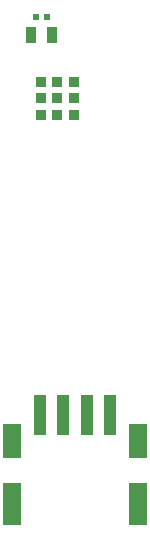
<source format=gbp>
G75*
%MOIN*%
%OFA0B0*%
%FSLAX25Y25*%
%IPPOS*%
%LPD*%
%AMOC8*
5,1,8,0,0,1.08239X$1,22.5*
%
%ADD10R,0.03543X0.05512*%
%ADD11R,0.02441X0.02441*%
%ADD12R,0.03937X0.13386*%
%ADD13R,0.05906X0.14173*%
%ADD14R,0.05906X0.11811*%
%ADD15R,0.03543X0.03543*%
D10*
X0039507Y0167550D03*
X0046593Y0167550D03*
D11*
X0044822Y0173800D03*
X0041278Y0173800D03*
D12*
X0042489Y0040867D03*
X0050363Y0040867D03*
X0058237Y0040867D03*
X0066111Y0040867D03*
D13*
X0033434Y0011339D03*
X0075166Y0011339D03*
D14*
X0075166Y0032206D03*
X0033434Y0032206D03*
D15*
X0042883Y0141103D03*
X0042883Y0146615D03*
X0042883Y0152127D03*
X0048394Y0152127D03*
X0048394Y0146615D03*
X0048394Y0141103D03*
X0053906Y0141103D03*
X0053906Y0146615D03*
X0053906Y0152127D03*
M02*

</source>
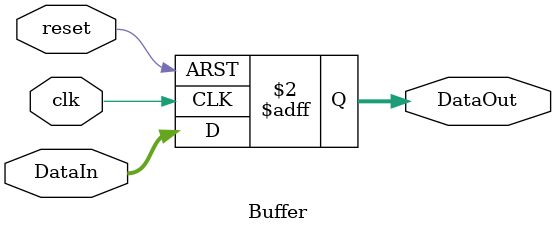
<source format=v>
module Buffer (
    input wire [31:0] DataIn,
    output reg [31:0] DataOut,	
	input wire clk,
	input wire reset
);

always @(posedge clk or posedge reset)
	begin
        if (reset) begin
            // Reset the buffer
            DataOut <= 32'b0;
        end 
	    else begin
            // Store the input
            DataOut <= DataIn;
        end
    end

endmodule
</source>
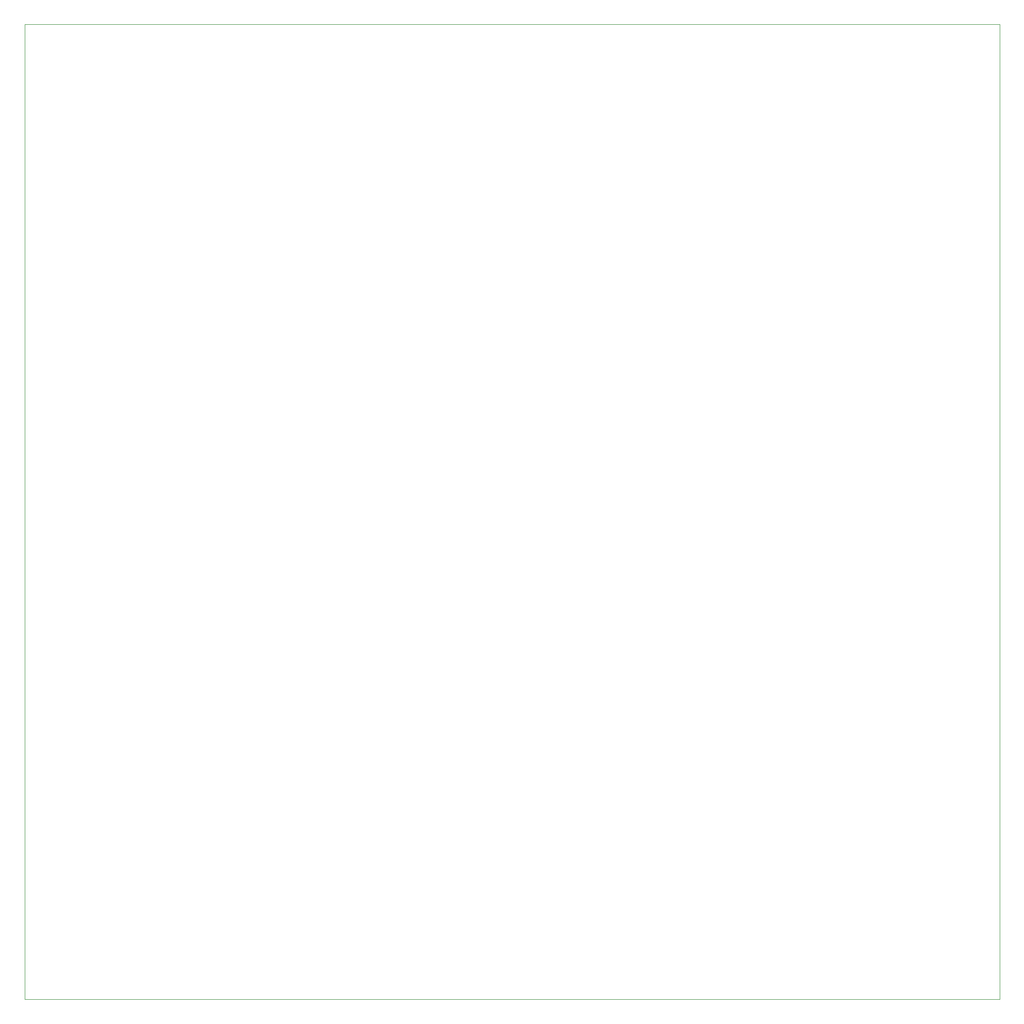
<source format=gbr>
%TF.GenerationSoftware,KiCad,Pcbnew,7.0.1*%
%TF.CreationDate,2023-05-06T23:27:48+01:00*%
%TF.ProjectId,CPC464-2MINIITX,43504334-3634-42d3-924d-494e49495458,rev?*%
%TF.SameCoordinates,Original*%
%TF.FileFunction,Profile,NP*%
%FSLAX46Y46*%
G04 Gerber Fmt 4.6, Leading zero omitted, Abs format (unit mm)*
G04 Created by KiCad (PCBNEW 7.0.1) date 2023-05-06 23:27:48*
%MOMM*%
%LPD*%
G01*
G04 APERTURE LIST*
%TA.AperFunction,Profile*%
%ADD10C,0.100000*%
%TD*%
G04 APERTURE END LIST*
D10*
X28664200Y-28160069D02*
X198664200Y-28160069D01*
X198664200Y-198160069D01*
X28664200Y-198160069D01*
X28664200Y-28160069D01*
M02*

</source>
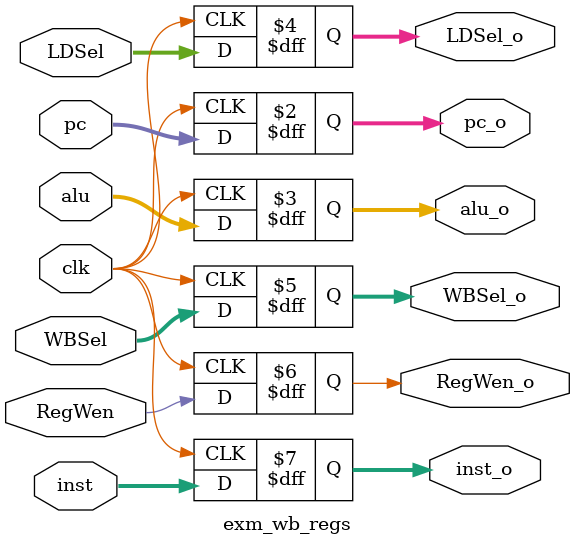
<source format=v>
module exm_wb_regs(
    input           clk,
    input   [31:0]  pc,
    input   [31:0]  alu,
    input   [2:0]   LDSel,
    input   [1:0]   WBSel,
    input           RegWen,
    input   [31:0]  inst,
    output  reg [31:0]  pc_o,
    output  reg [31:0]  alu_o,
    output  reg [2:0]   LDSel_o,
    output  reg [1:0]   WBSel_o,
    output  reg         RegWen_o,
    output  reg [31:0]  inst_o
);

    //pipeline registers
    always @(posedge clk) begin
        pc_o    <=  pc;
        alu_o   <=  alu;
        LDSel_o <=  LDSel;
        WBSel_o <=  WBSel;
        RegWen_o<=  RegWen;
        inst_o  <=  inst;
    end


endmodule

</source>
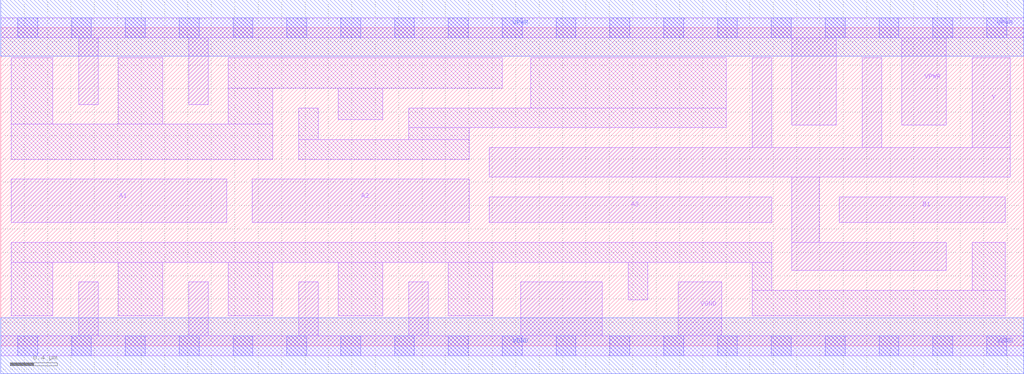
<source format=lef>
# Copyright 2020 The SkyWater PDK Authors
#
# Licensed under the Apache License, Version 2.0 (the "License");
# you may not use this file except in compliance with the License.
# You may obtain a copy of the License at
#
#     https://www.apache.org/licenses/LICENSE-2.0
#
# Unless required by applicable law or agreed to in writing, software
# distributed under the License is distributed on an "AS IS" BASIS,
# WITHOUT WARRANTIES OR CONDITIONS OF ANY KIND, either express or implied.
# See the License for the specific language governing permissions and
# limitations under the License.
#
# SPDX-License-Identifier: Apache-2.0

VERSION 5.7 ;
  NAMESCASESENSITIVE ON ;
  NOWIREEXTENSIONATPIN ON ;
  DIVIDERCHAR "/" ;
  BUSBITCHARS "[]" ;
UNITS
  DATABASE MICRONS 200 ;
END UNITS
PROPERTYDEFINITIONS
  MACRO maskLayoutSubType STRING ;
  MACRO prCellType STRING ;
  MACRO originalViewName STRING ;
END PROPERTYDEFINITIONS
MACRO sky130_fd_sc_hdll__o31ai_4
  CLASS CORE ;
  FOREIGN sky130_fd_sc_hdll__o31ai_4 ;
  ORIGIN  0.000000  0.000000 ;
  SIZE  8.740000 BY  2.720000 ;
  SYMMETRY X Y R90 ;
  SITE unithd ;
  PIN A1
    ANTENNAGATEAREA  1.110000 ;
    DIRECTION INPUT ;
    USE SIGNAL ;
    PORT
      LAYER li1 ;
        RECT 0.090000 1.055000 1.930000 1.425000 ;
    END
  END A1
  PIN A2
    ANTENNAGATEAREA  1.110000 ;
    DIRECTION INPUT ;
    USE SIGNAL ;
    PORT
      LAYER li1 ;
        RECT 2.150000 1.055000 4.005000 1.425000 ;
    END
  END A2
  PIN A3
    ANTENNAGATEAREA  1.110000 ;
    DIRECTION INPUT ;
    USE SIGNAL ;
    PORT
      LAYER li1 ;
        RECT 4.175000 1.055000 6.590000 1.275000 ;
    END
  END A3
  PIN B1
    ANTENNAGATEAREA  1.110000 ;
    DIRECTION INPUT ;
    USE SIGNAL ;
    PORT
      LAYER li1 ;
        RECT 7.165000 1.055000 8.585000 1.275000 ;
    END
  END B1
  PIN VGND
    ANTENNADIFFAREA  1.725750 ;
    DIRECTION INOUT ;
    USE SIGNAL ;
    PORT
      LAYER li1 ;
        RECT 0.000000 -0.085000 8.740000 0.085000 ;
        RECT 0.665000  0.085000 0.835000 0.545000 ;
        RECT 1.605000  0.085000 1.775000 0.545000 ;
        RECT 2.545000  0.085000 2.715000 0.545000 ;
        RECT 3.485000  0.085000 3.655000 0.545000 ;
        RECT 4.445000  0.085000 5.140000 0.545000 ;
        RECT 5.790000  0.085000 6.160000 0.545000 ;
      LAYER mcon ;
        RECT 0.145000 -0.085000 0.315000 0.085000 ;
        RECT 0.605000 -0.085000 0.775000 0.085000 ;
        RECT 1.065000 -0.085000 1.235000 0.085000 ;
        RECT 1.525000 -0.085000 1.695000 0.085000 ;
        RECT 1.985000 -0.085000 2.155000 0.085000 ;
        RECT 2.445000 -0.085000 2.615000 0.085000 ;
        RECT 2.905000 -0.085000 3.075000 0.085000 ;
        RECT 3.365000 -0.085000 3.535000 0.085000 ;
        RECT 3.825000 -0.085000 3.995000 0.085000 ;
        RECT 4.285000 -0.085000 4.455000 0.085000 ;
        RECT 4.745000 -0.085000 4.915000 0.085000 ;
        RECT 5.205000 -0.085000 5.375000 0.085000 ;
        RECT 5.665000 -0.085000 5.835000 0.085000 ;
        RECT 6.125000 -0.085000 6.295000 0.085000 ;
        RECT 6.585000 -0.085000 6.755000 0.085000 ;
        RECT 7.045000 -0.085000 7.215000 0.085000 ;
        RECT 7.505000 -0.085000 7.675000 0.085000 ;
        RECT 7.965000 -0.085000 8.135000 0.085000 ;
        RECT 8.425000 -0.085000 8.595000 0.085000 ;
      LAYER met1 ;
        RECT 0.000000 -0.240000 8.740000 0.240000 ;
    END
  END VGND
  PIN VPWR
    ANTENNADIFFAREA  1.160000 ;
    DIRECTION INOUT ;
    USE SIGNAL ;
    PORT
      LAYER li1 ;
        RECT 0.000000 2.635000 8.740000 2.805000 ;
        RECT 0.665000 2.065000 0.835000 2.635000 ;
        RECT 1.605000 2.065000 1.775000 2.635000 ;
        RECT 6.760000 1.890000 7.140000 2.635000 ;
        RECT 7.700000 1.890000 8.080000 2.635000 ;
      LAYER mcon ;
        RECT 0.145000 2.635000 0.315000 2.805000 ;
        RECT 0.605000 2.635000 0.775000 2.805000 ;
        RECT 1.065000 2.635000 1.235000 2.805000 ;
        RECT 1.525000 2.635000 1.695000 2.805000 ;
        RECT 1.985000 2.635000 2.155000 2.805000 ;
        RECT 2.445000 2.635000 2.615000 2.805000 ;
        RECT 2.905000 2.635000 3.075000 2.805000 ;
        RECT 3.365000 2.635000 3.535000 2.805000 ;
        RECT 3.825000 2.635000 3.995000 2.805000 ;
        RECT 4.285000 2.635000 4.455000 2.805000 ;
        RECT 4.745000 2.635000 4.915000 2.805000 ;
        RECT 5.205000 2.635000 5.375000 2.805000 ;
        RECT 5.665000 2.635000 5.835000 2.805000 ;
        RECT 6.125000 2.635000 6.295000 2.805000 ;
        RECT 6.585000 2.635000 6.755000 2.805000 ;
        RECT 7.045000 2.635000 7.215000 2.805000 ;
        RECT 7.505000 2.635000 7.675000 2.805000 ;
        RECT 7.965000 2.635000 8.135000 2.805000 ;
        RECT 8.425000 2.635000 8.595000 2.805000 ;
      LAYER met1 ;
        RECT 0.000000 2.480000 8.740000 2.960000 ;
    END
  END VPWR
  PIN Y
    ANTENNADIFFAREA  1.851000 ;
    DIRECTION OUTPUT ;
    USE SIGNAL ;
    PORT
      LAYER li1 ;
        RECT 4.175000 1.445000 8.625000 1.695000 ;
        RECT 6.420000 1.695000 6.590000 2.465000 ;
        RECT 6.760000 0.645000 8.080000 0.885000 ;
        RECT 6.760000 0.885000 6.995000 1.445000 ;
        RECT 7.360000 1.695000 7.530000 2.465000 ;
        RECT 8.300000 1.695000 8.625000 2.465000 ;
    END
  END Y
  OBS
    LAYER li1 ;
      RECT 0.090000 0.255000 0.445000 0.715000 ;
      RECT 0.090000 0.715000 6.590000 0.885000 ;
      RECT 0.090000 1.595000 2.325000 1.895000 ;
      RECT 0.090000 1.895000 0.445000 2.465000 ;
      RECT 1.005000 0.255000 1.385000 0.715000 ;
      RECT 1.005000 1.895000 1.385000 2.465000 ;
      RECT 1.945000 0.255000 2.325000 0.715000 ;
      RECT 1.945000 1.895000 2.325000 2.205000 ;
      RECT 1.945000 2.205000 4.285000 2.465000 ;
      RECT 2.545000 1.595000 4.005000 1.765000 ;
      RECT 2.545000 1.765000 2.715000 2.035000 ;
      RECT 2.885000 0.255000 3.265000 0.715000 ;
      RECT 2.885000 1.935000 3.265000 2.205000 ;
      RECT 3.485000 1.765000 4.005000 1.865000 ;
      RECT 3.485000 1.865000 6.200000 2.035000 ;
      RECT 3.825000 0.255000 4.205000 0.715000 ;
      RECT 4.530000 2.035000 6.200000 2.465000 ;
      RECT 5.360000 0.395000 5.530000 0.715000 ;
      RECT 6.420000 0.255000 8.585000 0.475000 ;
      RECT 6.420000 0.475000 6.590000 0.715000 ;
      RECT 8.300000 0.475000 8.585000 0.885000 ;
  END
  PROPERTY maskLayoutSubType "abstract" ;
  PROPERTY prCellType "standard" ;
  PROPERTY originalViewName "layout" ;
END sky130_fd_sc_hdll__o31ai_4

</source>
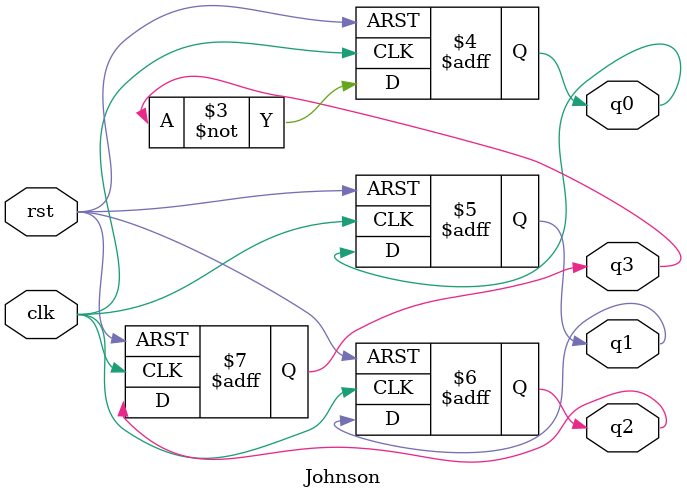
<source format=v>

module Johnson(q0, q1, q2, q3, clk, rst);
input clk, rst;
output reg q0, q1, q2, q3;

	// A johnson counter using behavioral level model logic 
	always @(negedge rst or posedge clk) begin
		if (!rst) begin
			q0 <= 0;
			q1 <= 0;
			q2 <= 0;
			q3 <= 0;
		end else begin
			q0 <= ~q3;
			q1 <= q0;
			q2 <= q1;
			q3 <= q2;
		end
	end

endmodule 
</source>
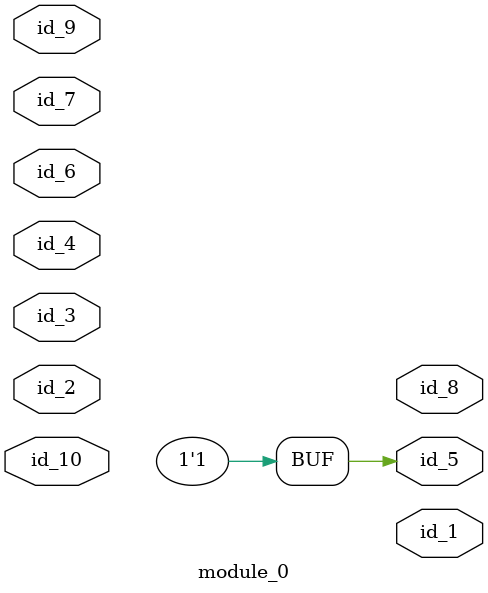
<source format=v>
module module_0 (
    id_1,
    id_2,
    id_3,
    id_4,
    id_5,
    id_6,
    id_7,
    id_8,
    id_9,
    id_10
);
  input id_10;
  input id_9;
  output id_8;
  inout id_7;
  inout id_6;
  output id_5;
  inout id_4;
  inout id_3;
  input id_2;
  output id_1;
  assign id_5 = 1;
  assign id_5 = 1;
endmodule

</source>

[EXERCISE DETAILS] Each line that mentions the string "posedge" must be copied from the listing.

[SOLUTION TO THE PROBLEM]
always @(posedge clk or posedge reset)
    always @(posedge clk) begin
	always @(negedge rst or posedge clk) begin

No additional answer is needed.